Her naked white toes wiggle off the end of the bed while the rest of her is crumpled on the trunk I sleep on. She got one arm against the wall, propped straight up in the air like she’s waiting to be called on. Her head is sunk in her shoulders, her body is draped in a man’s undershirt pushed up above her stretched-out belly. I pick up the glass near her foot and put it on the vanity next to another bottle of wine. My hip bumps her chair, knocks her hanging dress to the floor. When I reach down to pick it up, her eyes shoot open. “What the hell you doing walking in on me?” she say. She pushes herself up but falls back, pointing a bread roll at me like it’s gon’ hold me in place.
“You called me?” I say.
She washes her hand over her face, says, “I called you a long time ago. Where were you?”
“I knocked but you was ’sleep.”
She strains her swollen eyes open, bends over her lap with her elbows on her knees.
“I was shootin marbles,” I say.
“I can tell you lying. The way your voice just rose.”
She stretches both arms above her head, cracks her back. She sticks her finger in her ear and wiggles it around, snorts at the same time. “Next time you see me not waking, you come see if I’m dead before you go and wait over there with my wine.”
“Yes’m.”
I take the half-full bottle of wine from the vanity and pour her a glass before she even asks and watch the dark-purple color slide in. I give it to her, sit back at the vanity, and work at pushing the cork back in.
“Just so you know,” she say, “I wasn’t sleep. I was praying. I don’t never sleep. You remember that.”
“Yes’m,” I say. The cork is stuck sideways.
She finishes her wine like a shot of whiskey. She say, “You think my momma’s in hell?”
My cork pops.
“If there is one, I reckon she is,” she say.
She reaches her empty glass out to me to refill it. I say, “I thought you don’t believe in heaven or hell?”
“I said if. And I don’t.
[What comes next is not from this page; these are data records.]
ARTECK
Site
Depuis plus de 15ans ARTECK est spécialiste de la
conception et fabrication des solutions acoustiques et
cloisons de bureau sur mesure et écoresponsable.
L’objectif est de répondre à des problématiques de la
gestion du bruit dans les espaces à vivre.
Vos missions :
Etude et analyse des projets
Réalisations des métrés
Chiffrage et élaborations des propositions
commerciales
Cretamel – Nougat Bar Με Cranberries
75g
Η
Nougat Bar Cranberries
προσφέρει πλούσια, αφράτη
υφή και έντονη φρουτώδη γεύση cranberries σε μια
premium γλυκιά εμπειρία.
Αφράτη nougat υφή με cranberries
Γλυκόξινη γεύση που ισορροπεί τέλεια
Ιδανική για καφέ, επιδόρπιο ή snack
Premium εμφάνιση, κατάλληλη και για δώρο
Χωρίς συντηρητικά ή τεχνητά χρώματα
Come on, have a drink with me.”
“No, that’s all right.”
“So you don’t drink, neither?”
I don’t answer.
She raises her glass. “A toast — to all you bitches that don’t drink and think your shit don’t stank.” She chugs a big swallow of wine, continues with a loud burp, laughing now. “You know what special day it is today? Go’n and guess.”
“Your birthday?”
“Guess again.”
“Johnny’s?”
“Know what Yom Kippur is?”
“No, ma’am.”
“A religious holiday,” she say. “Thas today, started at sundown.” She raises her glass again, sips.
“I thought you weren’t saved. Didn’t believe in Jesus.”
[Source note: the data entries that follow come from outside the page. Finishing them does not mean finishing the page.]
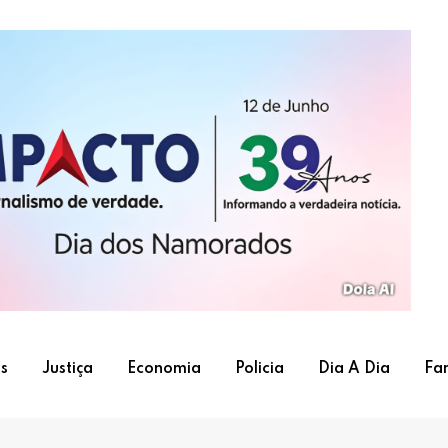
s
Justiça
Economia
Policia
Dia A Dia
Fa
She laughs. “Christians ain’t the only ones that got religion. I’m a pure country Jew. And this is my Day of Atonement.”
“I thought you was white?”
“I am. Wrong kind of white for these parts.”
“And you said you didn’t believe in nothin?”
“I can give God one day. . most of it, anyway.” She drinks again, leaves a gulp at the bottom. “I’m s’posed to be looking at things I coulda done better this year. Repenting and asking God for forgiveness — saying things like, ‘I’m sorry I slapped my child, I won’t do it again,’ and apologize to people I wronged.” Her breath catches, “If you think I wronged you, sorry.”